衣裳的款式與沈暮的相差無幾,只是腰間怕傷著腹中的孩子,改的略微寬大了些,也是白玉流蘇的禁步,髮髻和頭飾相搭,基本都是白玉色的釵子。
“走,吃去吃早膳。”沈暮牽上魏婉的手,帶她出去。
走到飯堂的時候,宋安已在椅子上坐著等候。
魏婉伸手拍了拍他的肩膀:“起的還挺早。”
宋安緩緩點了點頭:“惜竹姐姐跟我說了,你不讓我去私塾,為什麼?”
魏婉挨著他身邊坐下,語重心長的道:“私塾能教給你的東西畢竟有限,我的意思是,想送你去太學,沒有跟你商量,是我疏忽了,你意下如何?”
“太學?”宋安雙目一亮,抬頭驚喜的看了一眼魏婉,但很快,又垂下頭,臉上浮現出一抹紅暈。
“你想去,我讓沈暮給你安排,你若不想去,我也不會強求你。”
“去!”宋安斬釘截鐵的道:“可是,太學的學費高,也不讓普通百姓的孩子入學,我能去嗎?”
魏婉看向沈暮,眉頭稍挑:“能去嗎?”
沈暮拿起湯匙,盛了一碗粥擱在魏婉的面前:“能去。”
魏婉朝宋安笑了兩下,捏了捏他乾瘦的臉:“能去,能去,你看你瘦的,多吃點,免得出去讓別人看見,說我們虐待你。”
沈暮又盛了一碗粥放在宋安面前:“此事我需要安排一下,你不必急。”
宋安垂著頭,拿起湯匙,一杓一杓的往自己嘴裡送。
魏婉拿著筷子遞給他,又將菜往他面前推了推:“就當是自己家,不必拘謹,多吃點。”
吃罷飯後,惜梅進來稟報道:“國公爺,夫人,馬車已經在外備著了。”
魏婉對宋平道:“你好好在家,想用什麼,需要什麼就找府裡的丫鬟小廝,我們晚會兒就回來了。”
“好。”宋安目送著沈暮和魏婉離開。
……
馬車上,沈暮手中拿著卷軸,目光在卷軸上一一瀏覽。
魏婉將他手中的卷軸搶了過來:“這個比我好看嗎?”
沈暮雙手放在膝蓋上,神色莫名:“自然沒有你好看。”
“你到底要帶我去什麼地方啊?”魏婉撇了撇嘴,將手中的卷軸擱在桌子上。
他看書看的津津有味,但是她卻坐在這裡,只能看他看書。
沈暮頓了頓,眼眸浮現出些許隱晦。
“去見兩個人。”
魏婉不解的看著沈暮,他在京城的朋友,除了徐天賜就是皇帝,還能有誰。
她垂眸,看到自己這一身素白衣裳,好像一瞬間明白了些什麼。
“是……父親和母親?”
沈暮唇角微微輕勾,徐徐點頭:“嗯,自從我們回來,還未去見過父親母親,如今我已娶妻,你也已懷有身孕,他們見到了,應會高興。”

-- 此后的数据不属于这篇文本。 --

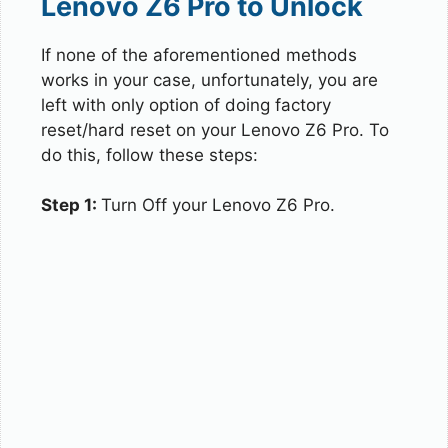
Lenovo Z6 Pro to Unlock
If none of the aforementioned methods
works in your case, unfortunately, you are
left with only option of doing factory
reset/hard reset on your Lenovo Z6 Pro. To
do this, follow these steps:
Step 1:
Turn Off your Lenovo Z6 Pro.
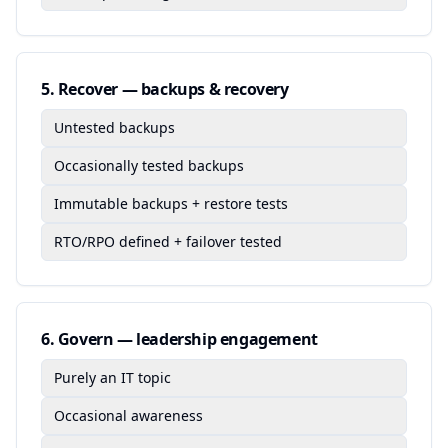
5
.
Recover — backups & recovery
Untested backups
Occasionally tested backups
Immutable backups + restore tests
RTO/RPO defined + failover tested
6
.
Govern — leadership engagement
Purely an IT topic
Occasional awareness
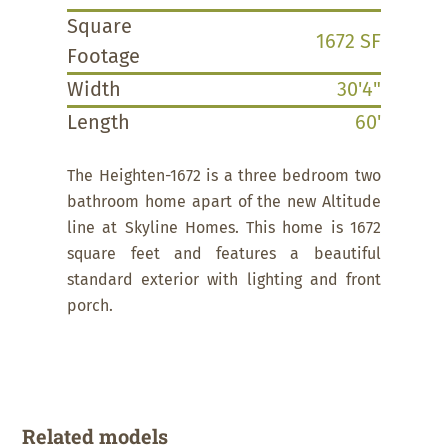
Square
1672 SF
Footage
Width
30'4"
Length
60'
The Heighten-1672 is a three bedroom two
bathroom home apart of the new Altitude
line at Skyline Homes. This home is 1672
square feet and features a beautiful
standard exterior with lighting and front
porch.
Related models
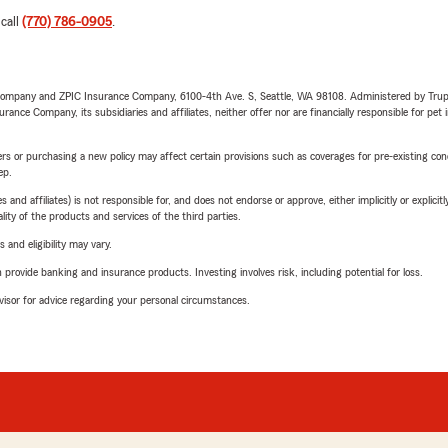
 call
(770) 786-0905
.
e Company and ZPIC Insurance Company, 6100-4th Ave. S, Seattle, WA 98108. Administered by Tr
nce Company, its subsidiaries and affiliates, neither offer nor are financially responsible for pet 
riers or purchasing a new policy may affect certain provisions such as coverages for pre-existing co
ep.
 affiliates) is not responsible for, and does not endorse or approve, either implicitly or explicitly
ity of the products and services of the third parties.
 and eligibility may vary.
rovide banking and insurance products. Investing involves risk, including potential for loss.
advisor for advice regarding your personal circumstances.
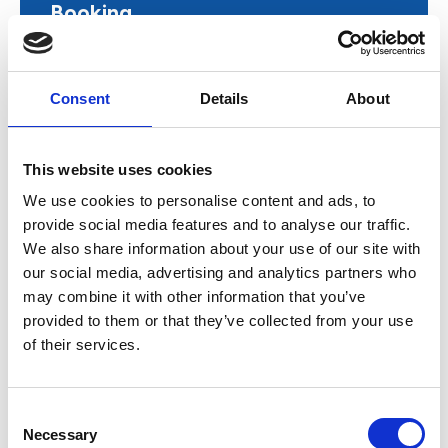
Booking
Free
Consent
Details
About
Book now
This website uses cookies
We use cookies to personalise content and ads, to
provide social media features and to analyse our traffic.
AGBIS will share the latest insights and key
We also share information about your use of our site with
developments from across the education sector,
our social media, advertising and analytics partners who
keeping members informed and ahead of the
may combine it with other information that you’ve
curve.
provided to them or that they’ve collected from your use
of their services.
By booking this event, you agree to
AGBIS’
Event Terms and Conditions
C
Necessary
o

魏婉握住沈暮的手,將他的手放在自己的小腹上:“父親和母親看到,一定會開心的,就是不知道,母親性子那麼溫婉,會不會不喜歡我這樣大大咧咧的人。”
“不會,只要是我喜歡的,她都喜歡。”沈暮靠在車壁上,心緒飄向了從前。
那時候母親確實很喜歡溫惜筠,可是母親知道,他不喜歡,也私底下問過他的意思,他當時不懂何為情愛,便隨口答應了定親一事。